DONNÉES AFFICHÉES:
- - -
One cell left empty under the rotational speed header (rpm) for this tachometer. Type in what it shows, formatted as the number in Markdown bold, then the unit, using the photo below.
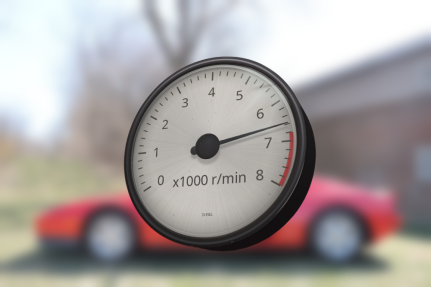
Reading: **6600** rpm
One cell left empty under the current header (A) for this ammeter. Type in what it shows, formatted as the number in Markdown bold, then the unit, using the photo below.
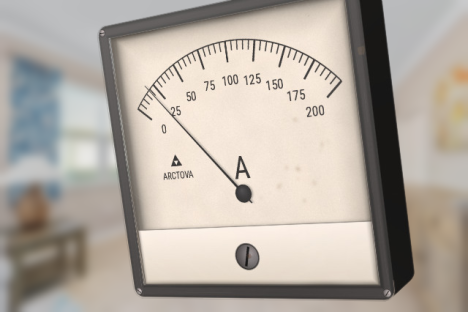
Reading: **20** A
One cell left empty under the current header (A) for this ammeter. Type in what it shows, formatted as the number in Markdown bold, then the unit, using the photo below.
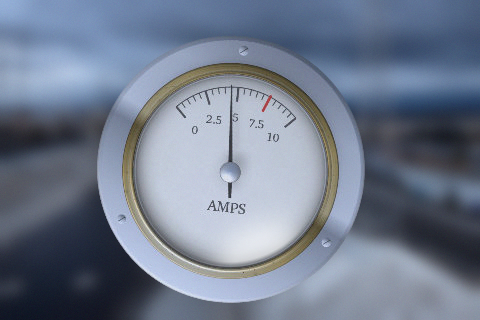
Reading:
- - -
CONSIGNE: Mettez toutes les données ci-dessus en liste numérotée, sans les lignes vides, et sans reprendre les images dans votre réponse.

RÉSULTAT CI-DESSOUS:
1. One cell left empty under the rotational speed header (rpm) for this tachometer. Type in what it shows, formatted as the number in Markdown bold, then the unit, using the photo below.
2. Reading: **6600** rpm
3. One cell left empty under the current header (A) for this ammeter. Type in what it shows, formatted as the number in Markdown bold, then the unit, using the photo below.
4. Reading: **20** A
5. One cell left empty under the current header (A) for this ammeter. Type in what it shows, formatted as the number in Markdown bold, then the unit, using the photo below.
6. Reading:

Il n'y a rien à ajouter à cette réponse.